MORPS projections are late coming this year. I’ve delivered a set of baseline projections several weeks ago. However, you’ll find that the actual projections have some drastic differences. I’m always amazed by the amount of player movement during the off season.
2014 MORPS Batting Projections 20140227 (XLS)
2014 MORPS Batting Projections 20140227 (PDF)
2014 MORPS Pitching Projections 20140227 (XLS)
2014 MORPS Pitching Projections 20140227 (PDF)
The Major-League Obie Role-Based Projection System (MORPS) uses four years of player performance data for all hitters. Since I started playing with Sabermetrics using Tango’s Marcel system, the first iteration of MORPS four years ago used the same formulas. After learning the basics, the batter formulas were adjusted to include the most recent four years of performance data. Adjustments were also made for player age, home ballpark data and expected playing time. The most complicated part of the system is the regression formulas. Tango provided formulas for his three year model. I had to crack open the math books to figure out how to transition the formulas to a four year model.
One of the most time consuming tasks in developing the system was determining the proper mean for player regression. If the goal was to ensure that the mean of all the projections competed favorably with end of year player means, the task would have been straight forward. However, my goal was to make the actual player projections as accurate as possible. “Role-Based” means that the player projections are regressed to position specific means. National League means are also separated from American League means.

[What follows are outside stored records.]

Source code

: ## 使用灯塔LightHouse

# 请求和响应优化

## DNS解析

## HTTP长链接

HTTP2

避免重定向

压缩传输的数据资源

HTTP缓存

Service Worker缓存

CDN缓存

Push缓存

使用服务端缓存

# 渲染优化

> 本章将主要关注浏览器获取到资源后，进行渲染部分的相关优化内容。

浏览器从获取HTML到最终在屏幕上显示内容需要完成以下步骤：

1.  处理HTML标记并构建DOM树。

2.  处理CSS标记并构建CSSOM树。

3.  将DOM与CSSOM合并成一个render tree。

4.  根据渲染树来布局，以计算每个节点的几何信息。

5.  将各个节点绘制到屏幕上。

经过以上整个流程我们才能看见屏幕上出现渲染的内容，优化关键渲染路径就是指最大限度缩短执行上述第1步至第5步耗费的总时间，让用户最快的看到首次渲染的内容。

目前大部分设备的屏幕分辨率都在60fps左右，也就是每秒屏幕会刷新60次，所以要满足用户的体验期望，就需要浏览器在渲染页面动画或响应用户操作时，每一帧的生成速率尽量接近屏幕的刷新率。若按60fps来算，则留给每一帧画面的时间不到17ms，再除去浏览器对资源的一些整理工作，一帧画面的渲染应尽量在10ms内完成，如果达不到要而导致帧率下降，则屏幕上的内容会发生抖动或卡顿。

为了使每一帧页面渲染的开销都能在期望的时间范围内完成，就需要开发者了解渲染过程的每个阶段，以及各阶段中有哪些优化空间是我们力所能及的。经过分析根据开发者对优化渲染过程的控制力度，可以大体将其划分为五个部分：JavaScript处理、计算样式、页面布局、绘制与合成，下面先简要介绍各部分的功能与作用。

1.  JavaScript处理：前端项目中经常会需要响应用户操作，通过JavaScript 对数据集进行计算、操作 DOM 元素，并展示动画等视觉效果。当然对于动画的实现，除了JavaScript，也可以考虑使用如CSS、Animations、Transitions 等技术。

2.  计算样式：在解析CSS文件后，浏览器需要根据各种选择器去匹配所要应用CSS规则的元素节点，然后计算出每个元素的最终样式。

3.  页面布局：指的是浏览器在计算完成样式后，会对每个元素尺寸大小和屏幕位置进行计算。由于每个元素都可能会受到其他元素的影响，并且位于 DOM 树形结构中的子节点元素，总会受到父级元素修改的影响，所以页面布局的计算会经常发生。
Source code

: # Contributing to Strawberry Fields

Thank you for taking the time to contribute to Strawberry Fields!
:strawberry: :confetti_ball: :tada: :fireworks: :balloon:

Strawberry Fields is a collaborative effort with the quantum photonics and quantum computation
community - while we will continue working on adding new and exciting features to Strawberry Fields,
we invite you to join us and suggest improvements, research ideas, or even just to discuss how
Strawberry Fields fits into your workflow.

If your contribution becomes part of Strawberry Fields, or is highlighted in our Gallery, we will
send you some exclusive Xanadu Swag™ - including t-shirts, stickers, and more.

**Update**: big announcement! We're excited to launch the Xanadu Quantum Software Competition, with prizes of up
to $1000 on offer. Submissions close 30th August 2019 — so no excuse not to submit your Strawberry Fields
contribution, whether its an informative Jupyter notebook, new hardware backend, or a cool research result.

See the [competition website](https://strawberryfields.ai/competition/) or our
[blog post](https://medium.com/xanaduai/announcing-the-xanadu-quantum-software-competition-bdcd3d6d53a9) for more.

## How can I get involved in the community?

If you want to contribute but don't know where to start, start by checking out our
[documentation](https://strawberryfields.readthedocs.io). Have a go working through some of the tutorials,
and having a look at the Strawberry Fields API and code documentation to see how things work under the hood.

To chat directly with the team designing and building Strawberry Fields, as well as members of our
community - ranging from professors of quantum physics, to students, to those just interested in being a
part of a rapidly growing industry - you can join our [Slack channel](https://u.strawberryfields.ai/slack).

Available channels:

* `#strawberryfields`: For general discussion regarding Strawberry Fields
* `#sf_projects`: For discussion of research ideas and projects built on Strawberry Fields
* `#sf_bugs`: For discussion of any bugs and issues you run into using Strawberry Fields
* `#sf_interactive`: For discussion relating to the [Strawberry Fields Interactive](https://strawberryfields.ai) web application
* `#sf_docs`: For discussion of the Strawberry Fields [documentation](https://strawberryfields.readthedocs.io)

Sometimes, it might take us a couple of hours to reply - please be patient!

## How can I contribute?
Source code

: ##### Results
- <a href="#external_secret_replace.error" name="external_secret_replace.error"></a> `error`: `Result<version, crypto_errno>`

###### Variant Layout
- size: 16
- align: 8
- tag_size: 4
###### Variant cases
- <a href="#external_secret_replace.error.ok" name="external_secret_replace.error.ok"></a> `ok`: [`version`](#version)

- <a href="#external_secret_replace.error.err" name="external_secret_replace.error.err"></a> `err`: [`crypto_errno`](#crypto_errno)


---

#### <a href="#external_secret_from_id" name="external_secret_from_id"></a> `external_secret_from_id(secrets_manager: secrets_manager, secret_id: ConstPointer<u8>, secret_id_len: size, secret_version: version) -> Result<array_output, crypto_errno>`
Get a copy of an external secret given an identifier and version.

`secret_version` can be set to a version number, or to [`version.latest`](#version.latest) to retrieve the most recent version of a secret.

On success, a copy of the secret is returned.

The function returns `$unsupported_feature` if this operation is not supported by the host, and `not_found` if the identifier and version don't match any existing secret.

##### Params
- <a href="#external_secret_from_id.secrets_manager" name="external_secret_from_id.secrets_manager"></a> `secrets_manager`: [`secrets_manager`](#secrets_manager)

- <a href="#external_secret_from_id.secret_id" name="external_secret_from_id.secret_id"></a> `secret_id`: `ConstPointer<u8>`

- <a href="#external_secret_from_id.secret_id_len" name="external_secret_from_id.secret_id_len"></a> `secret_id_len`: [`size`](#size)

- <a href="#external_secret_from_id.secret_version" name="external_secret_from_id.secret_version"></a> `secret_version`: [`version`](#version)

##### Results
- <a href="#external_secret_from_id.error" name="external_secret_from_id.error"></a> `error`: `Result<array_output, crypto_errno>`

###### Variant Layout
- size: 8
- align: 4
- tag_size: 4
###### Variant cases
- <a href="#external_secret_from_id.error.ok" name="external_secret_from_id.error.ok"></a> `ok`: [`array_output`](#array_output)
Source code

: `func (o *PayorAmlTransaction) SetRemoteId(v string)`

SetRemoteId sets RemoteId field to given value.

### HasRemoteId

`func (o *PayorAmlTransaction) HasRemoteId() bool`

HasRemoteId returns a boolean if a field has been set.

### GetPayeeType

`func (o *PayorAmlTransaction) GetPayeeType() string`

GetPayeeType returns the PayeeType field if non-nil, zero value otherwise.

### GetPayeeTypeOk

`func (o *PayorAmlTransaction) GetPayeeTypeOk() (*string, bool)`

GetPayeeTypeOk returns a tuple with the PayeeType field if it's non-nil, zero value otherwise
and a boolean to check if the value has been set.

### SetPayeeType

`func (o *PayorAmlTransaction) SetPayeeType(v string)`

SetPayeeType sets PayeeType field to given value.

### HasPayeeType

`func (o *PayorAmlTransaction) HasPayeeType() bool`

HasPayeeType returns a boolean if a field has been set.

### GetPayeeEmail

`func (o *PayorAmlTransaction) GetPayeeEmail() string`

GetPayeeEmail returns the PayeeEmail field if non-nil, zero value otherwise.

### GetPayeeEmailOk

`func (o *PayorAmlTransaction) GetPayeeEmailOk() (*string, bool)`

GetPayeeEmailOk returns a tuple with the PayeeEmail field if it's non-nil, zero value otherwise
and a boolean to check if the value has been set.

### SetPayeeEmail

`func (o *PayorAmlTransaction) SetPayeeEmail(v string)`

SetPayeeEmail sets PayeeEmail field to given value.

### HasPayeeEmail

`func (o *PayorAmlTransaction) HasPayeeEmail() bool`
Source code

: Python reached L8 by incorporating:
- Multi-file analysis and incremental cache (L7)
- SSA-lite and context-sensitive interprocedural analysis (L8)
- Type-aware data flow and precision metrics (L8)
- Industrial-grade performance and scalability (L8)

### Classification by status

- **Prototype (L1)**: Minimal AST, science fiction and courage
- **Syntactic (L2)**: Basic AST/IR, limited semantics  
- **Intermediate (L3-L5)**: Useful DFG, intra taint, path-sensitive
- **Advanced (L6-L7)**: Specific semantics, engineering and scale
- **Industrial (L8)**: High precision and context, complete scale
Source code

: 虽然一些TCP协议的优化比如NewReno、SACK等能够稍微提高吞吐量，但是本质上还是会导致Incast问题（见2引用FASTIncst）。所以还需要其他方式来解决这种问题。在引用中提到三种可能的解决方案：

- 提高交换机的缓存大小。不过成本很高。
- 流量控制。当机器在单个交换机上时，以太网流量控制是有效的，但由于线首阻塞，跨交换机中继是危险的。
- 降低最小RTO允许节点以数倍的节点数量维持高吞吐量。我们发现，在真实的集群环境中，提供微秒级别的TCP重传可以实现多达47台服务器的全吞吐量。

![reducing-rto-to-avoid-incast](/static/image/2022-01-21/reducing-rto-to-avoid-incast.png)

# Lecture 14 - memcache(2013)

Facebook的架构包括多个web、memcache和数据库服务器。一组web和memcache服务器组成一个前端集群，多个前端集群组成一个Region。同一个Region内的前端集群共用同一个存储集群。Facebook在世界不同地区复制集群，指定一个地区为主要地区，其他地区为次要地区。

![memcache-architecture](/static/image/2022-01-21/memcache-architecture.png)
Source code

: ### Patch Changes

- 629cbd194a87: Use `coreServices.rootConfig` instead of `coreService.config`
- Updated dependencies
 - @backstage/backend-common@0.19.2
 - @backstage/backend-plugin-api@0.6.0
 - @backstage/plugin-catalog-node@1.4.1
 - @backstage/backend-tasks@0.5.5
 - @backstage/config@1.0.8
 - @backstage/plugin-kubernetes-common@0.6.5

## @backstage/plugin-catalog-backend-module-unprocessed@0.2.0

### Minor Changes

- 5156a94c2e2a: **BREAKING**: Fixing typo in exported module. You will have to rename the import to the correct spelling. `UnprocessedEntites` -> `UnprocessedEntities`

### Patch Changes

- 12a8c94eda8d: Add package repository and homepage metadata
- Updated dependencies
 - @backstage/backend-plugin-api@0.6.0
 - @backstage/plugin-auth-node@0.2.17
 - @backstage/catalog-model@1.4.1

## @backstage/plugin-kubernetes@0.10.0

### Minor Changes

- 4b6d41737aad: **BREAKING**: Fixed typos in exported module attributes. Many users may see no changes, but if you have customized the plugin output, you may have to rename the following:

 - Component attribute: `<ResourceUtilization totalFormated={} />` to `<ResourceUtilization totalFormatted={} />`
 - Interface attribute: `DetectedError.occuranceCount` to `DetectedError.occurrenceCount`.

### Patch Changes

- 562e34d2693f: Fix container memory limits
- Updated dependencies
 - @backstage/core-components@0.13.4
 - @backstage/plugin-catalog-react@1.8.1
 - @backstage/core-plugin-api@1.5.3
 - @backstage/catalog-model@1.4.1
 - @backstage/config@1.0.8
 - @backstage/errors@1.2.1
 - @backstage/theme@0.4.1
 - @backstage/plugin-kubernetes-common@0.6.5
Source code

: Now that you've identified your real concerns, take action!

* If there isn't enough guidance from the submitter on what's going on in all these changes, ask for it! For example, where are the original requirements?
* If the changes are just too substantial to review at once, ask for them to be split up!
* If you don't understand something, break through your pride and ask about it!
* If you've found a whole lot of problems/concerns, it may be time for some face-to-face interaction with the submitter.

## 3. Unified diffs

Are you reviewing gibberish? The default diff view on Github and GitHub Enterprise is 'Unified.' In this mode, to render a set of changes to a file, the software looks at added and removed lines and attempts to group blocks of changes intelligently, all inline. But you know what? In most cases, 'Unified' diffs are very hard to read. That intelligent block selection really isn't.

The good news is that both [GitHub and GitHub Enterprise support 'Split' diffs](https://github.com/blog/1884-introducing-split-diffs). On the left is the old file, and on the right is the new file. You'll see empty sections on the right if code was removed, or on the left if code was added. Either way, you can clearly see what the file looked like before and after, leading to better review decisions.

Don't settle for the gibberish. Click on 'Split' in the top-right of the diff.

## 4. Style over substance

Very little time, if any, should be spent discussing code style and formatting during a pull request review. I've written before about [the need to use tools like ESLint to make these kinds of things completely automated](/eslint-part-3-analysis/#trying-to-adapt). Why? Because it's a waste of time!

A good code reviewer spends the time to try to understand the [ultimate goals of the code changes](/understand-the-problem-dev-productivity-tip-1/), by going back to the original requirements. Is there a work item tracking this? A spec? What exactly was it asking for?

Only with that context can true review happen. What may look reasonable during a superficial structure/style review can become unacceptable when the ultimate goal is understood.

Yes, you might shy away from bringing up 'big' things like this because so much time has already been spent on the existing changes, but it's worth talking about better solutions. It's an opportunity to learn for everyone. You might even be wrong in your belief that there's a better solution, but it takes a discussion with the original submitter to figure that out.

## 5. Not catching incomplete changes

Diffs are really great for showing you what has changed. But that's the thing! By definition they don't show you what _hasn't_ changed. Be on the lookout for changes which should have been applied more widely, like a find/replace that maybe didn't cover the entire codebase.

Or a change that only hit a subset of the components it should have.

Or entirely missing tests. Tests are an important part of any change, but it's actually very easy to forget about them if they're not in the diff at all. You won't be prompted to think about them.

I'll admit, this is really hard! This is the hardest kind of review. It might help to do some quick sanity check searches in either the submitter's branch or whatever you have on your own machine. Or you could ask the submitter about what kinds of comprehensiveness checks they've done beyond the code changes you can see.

While conducting research, I noticed that most projection systems used minor league stats as well as any available major league stats to project the future performance of young players. There are even formulas that anticipate player regression when entering the majors. The interesting thing is that Tango’s Marcel system does just as good at predicting rookie performance as other projection systems and he doesn’t use any minor league stats. Some players are great in the minors and simply can’t make the jump to the major leagues. Some players start out great, but find that major league pitchers start exploiting weaknesses they never knew they had. Others outperform all expectations. By calculating the reliability of a player’s projection using only major league data, MORPS adds a proportional dosage of a player’s positional mean to complete a rookie’s player projection. Since we are focused on individual player performance, I didn’t see the point of including all minor league stats when the results don’t seem to provide significant value. The last year of a rookies minor league or international season is included, with appropriate adjustments for competition, if no major league experience exists. While efforts have been made to adjust projections to reflect anticipated playing time, players who have a roster flag of “N” are projected using baseline projections only.
The formulas used to create pitcher projections are very similar to those that we have already discussed with batters. MORPS uses four years of data to create a pitcher projection. Adjustments are made for age, home field and anticipated role. The reliability of a projection is calculated based upon the amount of data available for a particular player. Someone with low reliability will regress more to a position specific mean than someone that has faced a lot of major league batters over the last four years.
The big difference between projecting pitchers and batters is the usage disparity between relief pitchers and starting pitchers. A good relief pitcher may face 350 batters in a season. A top end starting pitcher may pitch to 900 batters in a season. The plate appearances for position players are typically not dependent on role. A first baseman and shortstop may both have 600 plate appearances over the course of a year. Their position means will be different. First basement will typically have higher power stats while shortstops have higher speed stats. But, they are similar enough that their projections can be calculated using the same basic formulas. The disparity between relief and starting pitchers forces them to be calculated very differently. For months I struggled with pitching projections. When I finally figured out that starting pitchers and relief pitchers had to be calculated separately, everything fell in place.